Nato Secretary General Anders Fogh Rasmussen has welcomed Barack Obama's commitment to send 30,000 extra US troops to Afghanistan. Rasmussen said that he thought it was the right decision for both Afghanistan and Nato, and said he was confident allies would contribute another 5,000 forces.

This map shows where the troops are in Afghanistan.

The costs of the Iraq and Afghanistan wars total about $1 trillion so far.

Obama's proposal would place more than 200,000 troops altogether in Afghanistan and Iraq. If the troop level across both nations averages 75,000 through the next decade, the operations will cost an additional $867 billion -- more than the $848 billion health-care legislation the Senate is considering.

So that would make it to a cumulative total of about $2 trillion total by 2019.

See also this article on costs and Congressional factions.

The Washington Post thought Obama's decision was "both correct and courageous"; the NYT said "we are sure that continuing President Bush’s strategy of fighting on the cheap (in January 2008, the start of Mr. Bush’s last year in office and more than six years after the war began, there were only 27,000 American troops in Afghanistan) is a guarantee of defeat", therefore "Obama showed considerable political courage" in his speech.
The WSJ also backed the decision, although it was concerned with the clear beginning of withdrawal date (July 2011): "the focus on withdrawal so soon after escalation sends a message of doubt to the very Afghans the surge is supposed to reassure, while encouraging the Taliban to wait us out." The WSJ also has concerns over Obama's "war diffidence"--that's what we're supposed to think a 30,000 surge is about (how many more troops would the WSJ need for Obama not to be diffident?).
The LA Times said they were worried about money and success, not about the morality of occupation: they have "grave misgivings about the cost and likelihood of success".

But Obama's approval ratings on Afghanistan are falling. Gallup has a number of questions that illustrate this well.
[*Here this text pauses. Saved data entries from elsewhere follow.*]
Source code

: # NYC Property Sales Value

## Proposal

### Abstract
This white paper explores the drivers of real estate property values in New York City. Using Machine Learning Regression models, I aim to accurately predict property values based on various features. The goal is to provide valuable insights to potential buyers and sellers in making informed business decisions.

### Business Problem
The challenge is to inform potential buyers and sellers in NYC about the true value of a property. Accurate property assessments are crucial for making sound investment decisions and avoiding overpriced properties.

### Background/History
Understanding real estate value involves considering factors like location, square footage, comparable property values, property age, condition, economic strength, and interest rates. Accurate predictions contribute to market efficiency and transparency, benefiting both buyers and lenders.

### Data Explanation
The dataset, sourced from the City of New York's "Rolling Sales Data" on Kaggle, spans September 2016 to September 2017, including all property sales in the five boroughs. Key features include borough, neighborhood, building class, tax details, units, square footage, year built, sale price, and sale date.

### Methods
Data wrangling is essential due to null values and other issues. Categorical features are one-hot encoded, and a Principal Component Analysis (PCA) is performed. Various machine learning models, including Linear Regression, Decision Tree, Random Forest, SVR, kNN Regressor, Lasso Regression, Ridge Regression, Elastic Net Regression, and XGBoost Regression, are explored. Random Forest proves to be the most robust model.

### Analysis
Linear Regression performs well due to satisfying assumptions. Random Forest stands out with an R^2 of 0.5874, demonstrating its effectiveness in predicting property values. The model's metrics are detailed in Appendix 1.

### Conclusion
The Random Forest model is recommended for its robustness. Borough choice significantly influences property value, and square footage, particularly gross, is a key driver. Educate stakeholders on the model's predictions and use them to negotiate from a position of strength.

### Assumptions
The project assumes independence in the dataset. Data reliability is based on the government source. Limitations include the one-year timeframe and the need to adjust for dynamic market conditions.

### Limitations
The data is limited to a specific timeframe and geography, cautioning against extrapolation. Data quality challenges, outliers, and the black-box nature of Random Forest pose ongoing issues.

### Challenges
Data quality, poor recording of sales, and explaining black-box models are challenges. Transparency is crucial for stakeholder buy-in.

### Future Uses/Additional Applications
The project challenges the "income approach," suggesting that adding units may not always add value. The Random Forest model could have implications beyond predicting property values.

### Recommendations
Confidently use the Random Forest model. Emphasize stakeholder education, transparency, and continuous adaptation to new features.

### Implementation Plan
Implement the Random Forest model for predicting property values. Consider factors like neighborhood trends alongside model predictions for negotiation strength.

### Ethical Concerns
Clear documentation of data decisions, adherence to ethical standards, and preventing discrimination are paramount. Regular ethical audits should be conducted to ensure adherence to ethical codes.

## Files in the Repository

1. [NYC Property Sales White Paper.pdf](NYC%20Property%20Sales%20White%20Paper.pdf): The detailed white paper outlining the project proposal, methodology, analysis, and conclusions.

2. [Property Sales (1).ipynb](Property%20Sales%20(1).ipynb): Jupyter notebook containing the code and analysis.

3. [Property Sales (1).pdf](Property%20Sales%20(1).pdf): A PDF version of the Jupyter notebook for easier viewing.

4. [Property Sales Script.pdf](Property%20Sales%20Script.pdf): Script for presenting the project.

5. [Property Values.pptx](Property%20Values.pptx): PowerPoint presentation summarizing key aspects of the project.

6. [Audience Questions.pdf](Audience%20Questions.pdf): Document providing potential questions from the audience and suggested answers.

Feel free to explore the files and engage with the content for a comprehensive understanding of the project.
They summarize: "The decline in Obama's approval rating on Afghanistan is evident among all party groups, with double-digit decreases since September among Republicans (17 points), independents (16 points), and Democrats (10 points)."

A Pew survey to be released soon will show public sentiment against intervention abroad at its highest level since such sentiment began being tested in 1964.
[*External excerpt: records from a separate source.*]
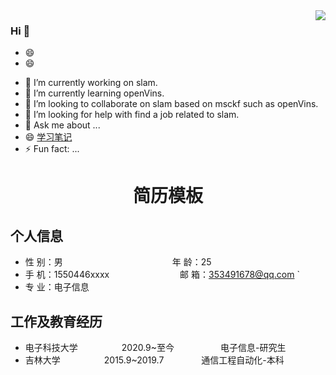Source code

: <img align="right" src="https://github-readme-stats.vercel.app/api?username=caichangzhao&show_icons=true&icon_color=CE1D2D&text_color=718096&bg_color=ffffff&hide_title=true" />

### Hi  👋
- 😄
- 😄





<!-- **liuqian62/liuqian62** is a ✨ _special_ ✨ repository because its `README.md` (this file) appears on your GitHub profile.

Here are some ideas to get you started: -->

- 🔭 I’m currently working on slam.
- 🌱 I’m currently learning openVins.
- 👯 I’m looking to collaborate on slam based on msckf such as openVins.
- 🤔 I’m looking for help with find a job related to slam.
- 💬 Ask me about ...
- 😄 [学习笔记](https://github.com/liuqian62/notebook)
- ⚡ Fun fact: ...


 <center>
     <h1>简历模板</h1>
 </center>

## 个人信息 

* 性 别：男&emsp;&emsp;&emsp;&emsp;&emsp;&emsp;&emsp;&emsp;&emsp;&emsp;&emsp;&emsp;&ensp;年 龄：25  
* 手 机：1550446xxxx &emsp;&emsp;&emsp;&emsp;&emsp;&emsp;&emsp;&ensp;  邮 箱：353491678@qq.com `
* 专 业：电子信息 &emsp;&emsp;&emsp;&emsp;&emsp;&emsp;&emsp;&emsp;&emsp; 

## 工作及教育经历

<!-- * 前公司&emsp;&emsp;&emsp;&emsp;&emsp;&emsp;&ensp;2019.8~至今&emsp;&emsp;&emsp;&emsp;&emsp; 事业群名字-部门名字        -->
* 电子科技大学&emsp;&emsp;&emsp;&emsp;&emsp;2020.9~至今&emsp;&emsp;&emsp;&emsp;&emsp; 电子信息-研究生         
* 吉林大学&emsp;&emsp;&emsp;&emsp;&emsp;2015.9~2019.7&emsp;&emsp;&emsp;&emsp; 通信工程自动化-本科  

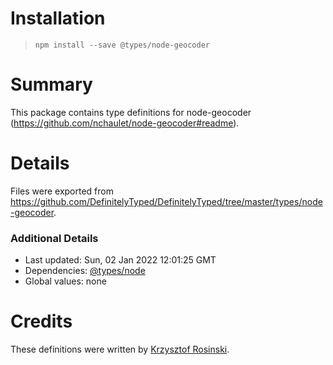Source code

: # Installation
> `npm install --save @types/node-geocoder`

# Summary
This package contains type definitions for node-geocoder (https://github.com/nchaulet/node-geocoder#readme).

# Details
Files were exported from https://github.com/DefinitelyTyped/DefinitelyTyped/tree/master/types/node-geocoder.

### Additional Details
 * Last updated: Sun, 02 Jan 2022 12:01:25 GMT
 * Dependencies: [@types/node](https://npmjs.com/package/@types/node)
 * Global values: none

# Credits
These definitions were written by [Krzysztof Rosinski](https://github.com/rosek86).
But Obama doesn't care about popular opinion; in fact he said it himself yesterday: ""I am painfully clear that this is politically unpopular," Obama told a small group of columnists. "Not only is this not popular, but it's least popular in my own party. But that's not how I make decisions." "

There is a good chart here tracing the increase in US troops in Afghanistan over time.

Obama's plan was denounced by liberals as costing too much or not warranted and by Republicans because it included references to an exit strategy.